= The American Clock =

Play written by Arthur Miller

Playbill cover from the 1980 Broadway production

The American Clock is a play by Arthur Miller. The play is about 1930s America during The Great Depression. It is based in part on Studs Terkel's Hard Times: An Oral History of the Great Depression.

==Plot==
The Baum family—father Moe, mother Rose and son Lee are trying to cope during the Great Depression of the 1930s. They were wealthy but lost their money during the Depression. They are forced to move from their home in Manhattan to live with relatives in Brooklyn. Lee wants to be a writer (and narrates the play).

===Characters===

- Theodore K. Quinn (inspired by Millers neighbour, the business executive T.K. Quinn)
- Lee Baum
- Rose Baum (Lee's Mother)
- Arthur A. Robertson
- Clarence, a shoeshine man
- Fanny Margolies (Rose's Sister)
- Sidney Margolies (Fanny's son)
- Lucille (Fanny's daughter)
- Grandpa (Rose's Father)
- Frank (The Baums' Chauffeur)
- Dr. Rossman
- Jesse Livermore
- William Durant
- Arthur Clayton
- Tony (Speakeasy Owner)
- Diana Morgan
- Henry Taylor (A Farmer)
- Irene
- Banks, a black veteran
- Judge Bradley
- Sheriff
- Isaac
- Moe Baum (Lee's Father)
- Brewster
- Doris Gross (Sidney's wife)
- Stanislaus

==Productions==
The play premiered at the Spoleto Festival U.S.A., Charleston, South Carolina in May 1980.

The play premiered on Broadway at the Biltmore Theatre on November 11, 1980 and closed on November 30, 1980 after 12 performances and 11 previews. The director was Vivian Matalon, with the cast that featured Miller's younger sister, Joan Copeland, who won a Drama Desk Award for Outstanding Actress in a Play for her portrayal of Rose Baum. William Atherton portrayed Lee Baum and John Randolph played Moe Baum.

The play was presented by the Royal National Theatre in London in August 1986 at the Cottesloe Theatre, and then transferred to the Olivier Theatre in December 1986. Directed by Peter Wood, the cast featured Michael Bryant as Moe Baum, Sara Kestelman as Rose Baum and Neil Daglish as Lee Baum. This version of the play had been revised from the original Broadway production and included "a jazz band, songs from the 30s, and a music hall spotlight." In the production Rose sits at the piano as the band plays. The play was nominated for the 1986 Olivier Award, BBC Award for the Play of the Year, and Peter Wood was nominated for Director of the Year.

The play was produced at the Williamstown Theater Festival (Williamstown, Massachusetts), directed by Austin Pendleton in July 1988.

The play was presented Off-Broadway by the Signature Theatre Company in October 1997. The cast featured Laura Esterman as Rose, Lewis J. Stadlen as Moe and Jason Fisher as Lee.
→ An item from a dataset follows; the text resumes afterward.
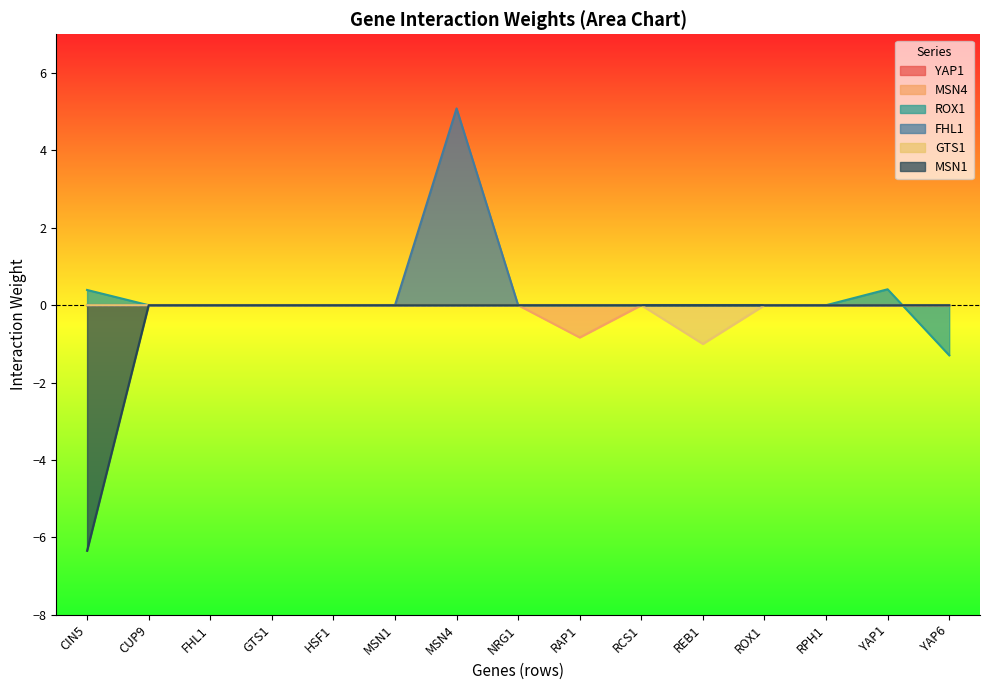

How many FHL1 values are between 0 and 1?

14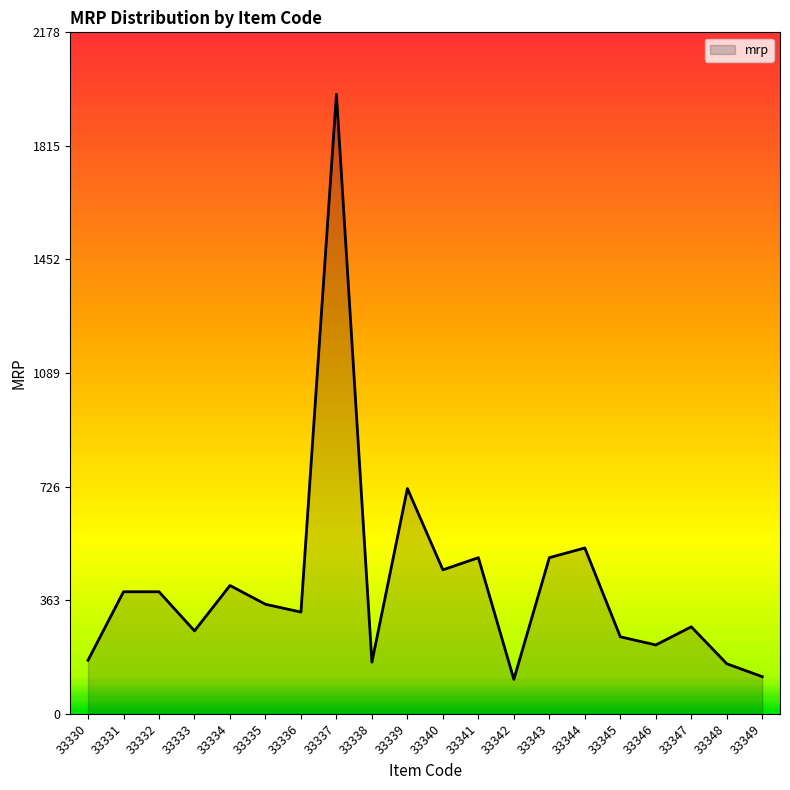

What is the minimum value shown in the chart?

110.0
This version of the play had "twenty-eight well-known American songs", including those written by Irving Berlin, Jerome Kern George and Ira Gershwin, which were performed by four musicians.

In March 2012 director Phil Willmott revived the show at the Finborough Theatre in London. Issy van Randwyck starred.

Miller "attributes the Broadway failure of American Clock to several factors, including a misguided staging of the play and his own capitulation to pressures to rewrite the material in ways that conformed to conventional expectations but robbed the work of its true voice."

The play was produced at The Old Vic, London in 2019, directed by Rachel Chavkin. The production again included a jazz band on stage, and several song & dance routines, mainly in the first half. However its unique feature was that the three members of the Baum family were each played by three different actors, one family cast as white, the second as probably of South Asian origin and the third as Afro Americans. The three sets of actors appeared at various points in the narrative, often on the stage together. Critical reaction was mixed, with most liking the unique casting, whilst agreeing that the fairly weak plot makes this one of Miller’s weaker plays.

==Critical response==
Frank Rich wrote: "It is Mr. Miller's notion, potentially a great one, that the Baums' story can help tell the story of America itself during the traumatic era that gave birth to our own. As it happens, neither tale is told well in The American Clock: indeed, the Baums and history fight each other to a standoff."